What’s this really mean? That the company will soldier on without me. Perhaps they’ll thrive, or survive? I hope they do. And the best thing I hope for is that The Baron’s as a family get out of their promotion what they think is best. It’s clear to me now that’s probably what they wanted all along.
Remember, I was never an owner in any capacity. This was by my suggestion. Even though under various circumstances and guises it was offered. I simply headed up the creative focus in story-lines and in some cases developed characters.
But wait, there’s a swerve! The tv show is still being shopped, with 4 shows in the can. AMC having given their assistance with the possibility that what’s there can be picked up by an interested network. And I for one believe that the show AS CONCEIVED would draw fantastic ratings. Should that happen, I’d deal with how to pick up from where it all left off: by telling the story of these various implosions from those who lived it, and who’d carry on as well. And that, my friends, IS wrestling….
As an executive producer, would I include R Pro management in that? That’d depend. But the trust where it’s needed (in business) is long gone.
How about anyone from the roster? Absolutely. Whether or not it’s this as-yet-unfinished tv show, or a new version of it, or the new promotion I’d start forthwith, I believe-believe-believe in the talent of that roster. And as anybody who is in wrestling knows, there are some incredible souls out there who deserve a different kind of shot, and I aim to be one of those people building to something different for that exact purpose.

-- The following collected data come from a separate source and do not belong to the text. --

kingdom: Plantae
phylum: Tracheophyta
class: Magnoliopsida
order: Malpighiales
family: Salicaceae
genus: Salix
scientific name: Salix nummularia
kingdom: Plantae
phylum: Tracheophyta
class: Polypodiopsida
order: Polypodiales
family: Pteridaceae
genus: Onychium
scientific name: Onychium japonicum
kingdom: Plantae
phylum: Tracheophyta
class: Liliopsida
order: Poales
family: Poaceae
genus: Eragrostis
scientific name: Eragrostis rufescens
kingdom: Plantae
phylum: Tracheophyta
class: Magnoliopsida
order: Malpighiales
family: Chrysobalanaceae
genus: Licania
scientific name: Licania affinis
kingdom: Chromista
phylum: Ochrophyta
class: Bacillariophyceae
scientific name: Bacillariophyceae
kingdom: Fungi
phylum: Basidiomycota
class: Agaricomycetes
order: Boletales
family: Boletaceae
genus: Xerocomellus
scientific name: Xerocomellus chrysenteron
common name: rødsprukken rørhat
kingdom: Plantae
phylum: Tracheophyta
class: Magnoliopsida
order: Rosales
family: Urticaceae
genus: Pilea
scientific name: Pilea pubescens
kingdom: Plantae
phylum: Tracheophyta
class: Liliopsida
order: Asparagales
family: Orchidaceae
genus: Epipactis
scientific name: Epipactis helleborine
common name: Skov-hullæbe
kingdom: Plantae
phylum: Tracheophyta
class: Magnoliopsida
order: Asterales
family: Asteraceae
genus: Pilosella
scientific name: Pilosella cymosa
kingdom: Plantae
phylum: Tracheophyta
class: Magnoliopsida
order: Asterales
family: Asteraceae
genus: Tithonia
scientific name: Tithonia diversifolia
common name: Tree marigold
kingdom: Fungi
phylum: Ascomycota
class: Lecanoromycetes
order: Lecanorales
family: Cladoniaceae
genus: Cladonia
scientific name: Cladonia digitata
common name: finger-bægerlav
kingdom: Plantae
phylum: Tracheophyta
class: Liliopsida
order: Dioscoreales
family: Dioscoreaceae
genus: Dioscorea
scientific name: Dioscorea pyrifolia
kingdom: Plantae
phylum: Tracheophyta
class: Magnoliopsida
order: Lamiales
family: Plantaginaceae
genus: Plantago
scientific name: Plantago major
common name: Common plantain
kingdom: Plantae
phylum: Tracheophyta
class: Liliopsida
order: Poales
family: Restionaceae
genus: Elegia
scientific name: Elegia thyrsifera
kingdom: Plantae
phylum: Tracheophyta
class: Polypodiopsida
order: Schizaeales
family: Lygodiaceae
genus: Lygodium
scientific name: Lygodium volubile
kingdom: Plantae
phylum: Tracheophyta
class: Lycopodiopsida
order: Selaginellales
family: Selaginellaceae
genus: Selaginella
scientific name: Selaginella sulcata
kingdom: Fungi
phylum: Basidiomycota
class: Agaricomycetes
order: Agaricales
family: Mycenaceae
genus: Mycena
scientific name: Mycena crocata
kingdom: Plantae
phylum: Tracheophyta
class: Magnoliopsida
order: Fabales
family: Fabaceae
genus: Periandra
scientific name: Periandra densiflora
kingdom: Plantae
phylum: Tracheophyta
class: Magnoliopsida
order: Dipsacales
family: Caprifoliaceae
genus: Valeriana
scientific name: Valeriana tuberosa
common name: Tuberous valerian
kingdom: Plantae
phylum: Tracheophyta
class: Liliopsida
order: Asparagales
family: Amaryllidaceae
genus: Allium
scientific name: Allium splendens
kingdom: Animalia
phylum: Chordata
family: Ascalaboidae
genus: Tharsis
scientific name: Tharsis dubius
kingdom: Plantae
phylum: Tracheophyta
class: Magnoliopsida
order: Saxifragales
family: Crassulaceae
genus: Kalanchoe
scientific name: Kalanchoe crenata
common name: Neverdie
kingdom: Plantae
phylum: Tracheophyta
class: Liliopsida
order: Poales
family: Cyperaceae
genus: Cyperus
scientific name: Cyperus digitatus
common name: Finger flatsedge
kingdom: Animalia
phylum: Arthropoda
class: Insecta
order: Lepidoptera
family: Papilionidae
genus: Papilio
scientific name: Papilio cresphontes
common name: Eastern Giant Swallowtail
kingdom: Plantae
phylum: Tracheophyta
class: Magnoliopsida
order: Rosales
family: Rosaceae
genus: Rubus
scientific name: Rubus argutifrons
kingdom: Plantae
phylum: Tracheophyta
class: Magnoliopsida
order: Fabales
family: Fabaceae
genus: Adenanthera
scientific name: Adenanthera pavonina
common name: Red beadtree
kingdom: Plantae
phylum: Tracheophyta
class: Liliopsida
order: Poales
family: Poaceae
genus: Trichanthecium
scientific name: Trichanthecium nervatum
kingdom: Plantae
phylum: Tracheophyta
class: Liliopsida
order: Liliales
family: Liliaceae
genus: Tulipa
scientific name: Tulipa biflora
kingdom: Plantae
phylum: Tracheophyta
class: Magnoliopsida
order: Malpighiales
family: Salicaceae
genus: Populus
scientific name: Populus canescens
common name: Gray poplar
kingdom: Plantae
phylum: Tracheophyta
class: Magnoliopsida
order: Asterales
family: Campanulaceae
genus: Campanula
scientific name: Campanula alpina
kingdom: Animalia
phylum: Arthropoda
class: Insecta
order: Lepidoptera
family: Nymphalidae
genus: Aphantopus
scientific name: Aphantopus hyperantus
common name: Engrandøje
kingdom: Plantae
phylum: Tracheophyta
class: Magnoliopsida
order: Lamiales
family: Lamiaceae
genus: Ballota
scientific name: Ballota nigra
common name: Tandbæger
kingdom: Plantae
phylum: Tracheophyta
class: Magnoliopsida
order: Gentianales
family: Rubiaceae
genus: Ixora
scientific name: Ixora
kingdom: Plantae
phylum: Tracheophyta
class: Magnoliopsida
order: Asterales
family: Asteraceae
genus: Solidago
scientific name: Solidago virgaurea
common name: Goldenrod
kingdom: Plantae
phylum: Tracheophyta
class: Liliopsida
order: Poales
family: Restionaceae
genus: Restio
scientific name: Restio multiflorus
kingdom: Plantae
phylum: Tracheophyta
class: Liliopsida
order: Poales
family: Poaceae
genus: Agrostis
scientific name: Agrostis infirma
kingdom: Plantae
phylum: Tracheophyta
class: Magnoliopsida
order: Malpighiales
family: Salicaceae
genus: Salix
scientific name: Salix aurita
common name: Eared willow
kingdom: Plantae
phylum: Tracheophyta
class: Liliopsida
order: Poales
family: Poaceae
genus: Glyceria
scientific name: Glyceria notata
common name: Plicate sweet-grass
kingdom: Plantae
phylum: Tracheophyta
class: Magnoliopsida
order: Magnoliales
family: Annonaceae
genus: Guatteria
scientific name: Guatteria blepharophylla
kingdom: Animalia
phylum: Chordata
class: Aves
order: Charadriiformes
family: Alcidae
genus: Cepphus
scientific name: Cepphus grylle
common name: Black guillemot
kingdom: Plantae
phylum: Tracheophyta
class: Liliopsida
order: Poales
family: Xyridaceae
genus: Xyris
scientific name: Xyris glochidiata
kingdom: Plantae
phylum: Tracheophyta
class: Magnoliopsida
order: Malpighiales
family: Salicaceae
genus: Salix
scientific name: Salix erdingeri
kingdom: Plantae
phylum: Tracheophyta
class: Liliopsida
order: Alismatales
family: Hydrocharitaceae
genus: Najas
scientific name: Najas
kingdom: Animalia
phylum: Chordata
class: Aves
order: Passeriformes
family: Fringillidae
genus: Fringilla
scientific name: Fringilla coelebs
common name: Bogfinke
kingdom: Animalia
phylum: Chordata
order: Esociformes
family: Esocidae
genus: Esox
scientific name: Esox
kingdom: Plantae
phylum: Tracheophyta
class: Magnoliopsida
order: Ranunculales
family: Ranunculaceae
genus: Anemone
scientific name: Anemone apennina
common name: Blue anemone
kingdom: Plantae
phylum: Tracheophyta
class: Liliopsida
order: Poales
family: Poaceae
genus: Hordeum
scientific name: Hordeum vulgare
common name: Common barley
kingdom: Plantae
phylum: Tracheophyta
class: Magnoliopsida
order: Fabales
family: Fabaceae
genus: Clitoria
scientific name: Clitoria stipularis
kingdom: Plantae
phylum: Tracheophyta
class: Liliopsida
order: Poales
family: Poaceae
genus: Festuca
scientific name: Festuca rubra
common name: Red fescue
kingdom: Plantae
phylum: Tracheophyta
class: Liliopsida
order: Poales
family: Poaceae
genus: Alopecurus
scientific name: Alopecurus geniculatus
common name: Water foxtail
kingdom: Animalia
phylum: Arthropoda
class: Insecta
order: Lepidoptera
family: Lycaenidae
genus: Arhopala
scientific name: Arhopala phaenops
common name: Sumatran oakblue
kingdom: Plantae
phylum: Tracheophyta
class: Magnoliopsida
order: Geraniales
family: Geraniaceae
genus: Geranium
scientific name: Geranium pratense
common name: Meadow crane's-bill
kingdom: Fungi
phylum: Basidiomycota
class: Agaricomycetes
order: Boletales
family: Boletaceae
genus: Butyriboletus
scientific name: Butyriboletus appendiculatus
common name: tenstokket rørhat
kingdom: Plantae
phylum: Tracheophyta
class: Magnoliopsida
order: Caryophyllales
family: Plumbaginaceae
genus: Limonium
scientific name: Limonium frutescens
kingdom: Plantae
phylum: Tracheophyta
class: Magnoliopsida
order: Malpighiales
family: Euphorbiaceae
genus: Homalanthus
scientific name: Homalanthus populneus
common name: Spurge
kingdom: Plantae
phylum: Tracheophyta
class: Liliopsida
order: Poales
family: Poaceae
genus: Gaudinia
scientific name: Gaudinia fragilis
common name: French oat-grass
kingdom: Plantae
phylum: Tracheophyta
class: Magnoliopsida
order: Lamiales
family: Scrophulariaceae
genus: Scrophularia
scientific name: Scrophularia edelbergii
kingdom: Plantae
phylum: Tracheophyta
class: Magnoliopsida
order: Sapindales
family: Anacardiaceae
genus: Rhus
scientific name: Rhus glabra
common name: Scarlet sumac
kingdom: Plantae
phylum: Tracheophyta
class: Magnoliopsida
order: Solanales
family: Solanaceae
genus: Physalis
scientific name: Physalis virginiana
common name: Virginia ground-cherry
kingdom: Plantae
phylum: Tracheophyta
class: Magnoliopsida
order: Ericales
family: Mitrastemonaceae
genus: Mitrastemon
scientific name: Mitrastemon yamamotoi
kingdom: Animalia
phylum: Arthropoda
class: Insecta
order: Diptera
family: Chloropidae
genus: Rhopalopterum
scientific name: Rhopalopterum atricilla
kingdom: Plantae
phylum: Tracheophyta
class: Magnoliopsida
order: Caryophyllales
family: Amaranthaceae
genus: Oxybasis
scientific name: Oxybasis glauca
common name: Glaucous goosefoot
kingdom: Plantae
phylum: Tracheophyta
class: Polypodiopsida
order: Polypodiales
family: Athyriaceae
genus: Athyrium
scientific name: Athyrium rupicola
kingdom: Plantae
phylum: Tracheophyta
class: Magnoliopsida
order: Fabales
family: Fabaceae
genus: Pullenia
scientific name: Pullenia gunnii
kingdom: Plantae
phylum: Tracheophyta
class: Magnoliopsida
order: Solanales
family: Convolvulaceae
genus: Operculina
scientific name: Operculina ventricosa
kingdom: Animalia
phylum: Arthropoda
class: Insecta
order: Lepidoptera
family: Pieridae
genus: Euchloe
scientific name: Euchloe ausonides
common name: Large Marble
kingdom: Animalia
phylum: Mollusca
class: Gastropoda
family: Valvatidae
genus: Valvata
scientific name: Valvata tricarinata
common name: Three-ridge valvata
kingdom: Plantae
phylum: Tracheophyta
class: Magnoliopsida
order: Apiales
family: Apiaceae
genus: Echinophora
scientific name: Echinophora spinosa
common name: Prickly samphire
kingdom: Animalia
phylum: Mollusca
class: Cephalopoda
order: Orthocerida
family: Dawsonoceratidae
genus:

For as with someone like me, the business often overlooks talent in seeking the obvious. See every pop-singer-blah blah show for evidence of that.
So, to be clear: I left because Resistance Pro was no longer the company I thought I’d helped build from the ground up. And maybe, one might say, it never was…
The shows, the fans, the wrestling injuries, the heartaches, those I know were all real. The rest, I couldn’t say. Time will tell who’s friend or foe, and who thought me another easy touch.
Last thing: don’t let anyone tell you wrestling’s fake. The world is no more real.